Part 2 翻弄されるデータサイエンティスト
- 効果検証には気を付けた方がいい。実施したキャンペーンが有益であったことをもちろんクライアントは証明したがるため、それを支持する結果を出した分析が採用されるに決まっている。それがデータ分析として正しくはないにしろ見せかけに騙されがち
- 勝手に分析手法が決められていることもある
- 自社サービスをよく使っている=自社サービスのみを使っていて競合は使っていない、わけではない
- メルカリのヘビーユーザーはヤフオクもラクマも使うだろう。みたいな話
- 社内政治的な力が働くことで”正しい”データ分析を行ったところでその結果が軽視され、権力者に都合のいいようにモデルが操作される可能性もある
- 人的リソースのかけ方としては、結局のところお客さんの要望・じゅようをじゅうぶんにはあくすること以上に大事なことはなく、分析がいくら素晴らしくてもお客さんとして使い物にならなければ意味がないし、需要があれば単なる集計だとしても価値があることになる。

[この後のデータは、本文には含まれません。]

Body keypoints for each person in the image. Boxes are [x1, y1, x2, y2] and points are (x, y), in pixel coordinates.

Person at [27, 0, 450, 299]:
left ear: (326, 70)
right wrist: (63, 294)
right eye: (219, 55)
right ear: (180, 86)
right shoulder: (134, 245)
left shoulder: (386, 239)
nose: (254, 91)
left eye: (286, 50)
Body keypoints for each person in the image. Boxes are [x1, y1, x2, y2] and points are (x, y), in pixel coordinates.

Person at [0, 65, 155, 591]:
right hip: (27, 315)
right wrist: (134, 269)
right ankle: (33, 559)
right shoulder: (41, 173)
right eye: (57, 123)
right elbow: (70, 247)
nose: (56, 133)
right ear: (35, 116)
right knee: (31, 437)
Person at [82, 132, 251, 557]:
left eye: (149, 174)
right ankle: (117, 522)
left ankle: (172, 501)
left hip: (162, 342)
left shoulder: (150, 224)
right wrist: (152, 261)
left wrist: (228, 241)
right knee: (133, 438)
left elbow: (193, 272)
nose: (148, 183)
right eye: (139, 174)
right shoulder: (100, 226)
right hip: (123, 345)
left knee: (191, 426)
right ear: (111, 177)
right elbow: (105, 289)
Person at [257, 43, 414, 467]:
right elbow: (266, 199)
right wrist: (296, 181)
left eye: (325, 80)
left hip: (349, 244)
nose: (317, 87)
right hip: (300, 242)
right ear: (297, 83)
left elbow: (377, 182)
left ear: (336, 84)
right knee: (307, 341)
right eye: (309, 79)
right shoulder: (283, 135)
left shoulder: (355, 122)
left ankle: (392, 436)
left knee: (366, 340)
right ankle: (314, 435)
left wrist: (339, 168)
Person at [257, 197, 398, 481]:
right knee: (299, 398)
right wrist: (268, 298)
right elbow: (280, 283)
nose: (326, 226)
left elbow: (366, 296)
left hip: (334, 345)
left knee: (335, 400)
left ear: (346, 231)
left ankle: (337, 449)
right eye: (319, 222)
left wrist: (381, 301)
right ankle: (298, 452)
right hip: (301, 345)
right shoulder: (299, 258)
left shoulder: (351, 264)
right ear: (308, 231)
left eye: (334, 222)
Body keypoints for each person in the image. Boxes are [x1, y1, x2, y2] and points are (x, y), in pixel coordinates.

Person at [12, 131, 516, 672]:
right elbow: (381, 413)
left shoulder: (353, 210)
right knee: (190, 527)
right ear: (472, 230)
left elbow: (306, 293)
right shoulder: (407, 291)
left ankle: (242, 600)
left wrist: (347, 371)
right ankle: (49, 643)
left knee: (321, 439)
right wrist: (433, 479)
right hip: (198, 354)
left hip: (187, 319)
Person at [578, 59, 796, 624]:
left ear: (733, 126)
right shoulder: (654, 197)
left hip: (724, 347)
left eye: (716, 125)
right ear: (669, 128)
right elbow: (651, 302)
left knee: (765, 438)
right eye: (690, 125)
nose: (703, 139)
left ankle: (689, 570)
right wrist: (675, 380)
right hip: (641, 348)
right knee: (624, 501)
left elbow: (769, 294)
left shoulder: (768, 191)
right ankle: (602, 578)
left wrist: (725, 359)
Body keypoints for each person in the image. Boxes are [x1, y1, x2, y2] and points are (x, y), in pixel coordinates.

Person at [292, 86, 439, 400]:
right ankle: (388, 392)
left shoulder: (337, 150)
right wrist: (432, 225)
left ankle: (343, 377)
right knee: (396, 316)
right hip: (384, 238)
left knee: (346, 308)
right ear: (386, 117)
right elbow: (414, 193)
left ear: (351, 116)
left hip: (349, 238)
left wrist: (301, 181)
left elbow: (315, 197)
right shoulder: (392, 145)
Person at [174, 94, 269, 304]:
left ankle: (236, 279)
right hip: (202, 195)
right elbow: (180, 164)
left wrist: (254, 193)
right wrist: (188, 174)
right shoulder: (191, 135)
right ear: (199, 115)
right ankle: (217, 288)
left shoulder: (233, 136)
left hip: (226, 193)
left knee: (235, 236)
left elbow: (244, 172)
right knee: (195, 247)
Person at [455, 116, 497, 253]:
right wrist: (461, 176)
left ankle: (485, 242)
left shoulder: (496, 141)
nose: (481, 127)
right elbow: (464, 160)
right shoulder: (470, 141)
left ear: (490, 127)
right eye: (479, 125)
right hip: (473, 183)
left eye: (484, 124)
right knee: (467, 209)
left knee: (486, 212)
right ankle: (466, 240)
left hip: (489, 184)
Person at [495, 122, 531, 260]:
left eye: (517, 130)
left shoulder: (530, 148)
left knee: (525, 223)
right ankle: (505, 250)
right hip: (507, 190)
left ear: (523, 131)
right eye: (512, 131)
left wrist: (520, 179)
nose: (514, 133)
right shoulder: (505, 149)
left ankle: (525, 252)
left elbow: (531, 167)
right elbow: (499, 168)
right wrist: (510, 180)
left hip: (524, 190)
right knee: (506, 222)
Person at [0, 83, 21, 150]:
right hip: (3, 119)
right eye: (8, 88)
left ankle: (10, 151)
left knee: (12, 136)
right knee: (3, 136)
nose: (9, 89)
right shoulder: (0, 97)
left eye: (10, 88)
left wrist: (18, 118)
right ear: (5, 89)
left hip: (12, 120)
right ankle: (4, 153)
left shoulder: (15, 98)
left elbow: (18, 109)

- 機械学習の出力が”人間が解釈できないもの”は売れない。クラスタリングは様々な変数からクラスタを作るが、クラスタに対して人間が解釈できる意味づけができなければ商品としては成立しない。

PART 3 その失敗を超えて行け
- 小売店にデータサイエンスを当てはめる際(よくあるのが在庫予測)には季節性のあるものが要注意であり、必ず一定の日・一定の期間しか販売しないものがある。これらを予測モデルに含めるとノイズになる可能性が高い。そして、小売りについては発注がロット単位であることが多いため、いかに精緻に予測したところでそのロット分は精度がぼやける。なので、個数単位の予測は意味がないかも。この辺の所感はデータを管理している人に聞くか、実際の運用から組み込むシステムをクリアにしておく必要がある。
- 受託会社と発注元の間での認識のずれが多き名失敗を読んでいるケースが多い。教師データの恣意性については合意を取らないと。成功判定の要件定義・イメージのすり合わせ・データの背景確認・フィールドワーク。
- 現状のシステムの挙動を精緻にするために機械学習を利用するのではなく、利用者にとって最善になるようなシステムフロー自体の変更も一考すべき
- 共感したポイント
- 違和感を大事にする:違和感は自分か減少のどちらかに異変が起きている可能性が高い
- 業界感のある人に確認:先達の知恵を借りれるなら借りよう
- データの発生源について深堀する
- 知識の共有:社内チャット、外部問わず知識を共有して晒すことで一定のレビューがかかった情報として残すことができる
- スコープが定まっていない案件は断る勇気も大事。もしくは自分でその言語化のコストを払えるか否か。
- ステークホルダを買いかぶらないこと、言葉の定義1つとっても解釈が異なる可能性がある。
- 最終的な目的を確認すること

締め部分と全体感想
若干古風な手法を用いて実施されてきた機械学習プロジェクトの顛末を、雰囲気だけでも感じ取れたので学生時代そのままDSになっていたらこんな案件に巻き込まれていた可能性が高いのかなと思いをはせた。古風とは言いつつも、枯れた手法なので現在も多くのプロジェクトと共通する部分はありそう。
エピローグ、発注者として「分析者をうまく使うには責任を負わせないこと」は大共感。発注側の目的としてはコスト削減したいとか売上伸ばしたいとかあるのかもしれないが、そもそもそれができるかの確認を含めて行うべきであり、そこのKPIの達成は発注側の責任。自分たちの責任を転嫁したうえでYes/Noだけを見ていると、分析者の試行錯誤から少なからず得られる知見を無碍にしてしまうことになる。それだけは避けるべき。何かが得られたのであれば、それは「失敗」ではないはず。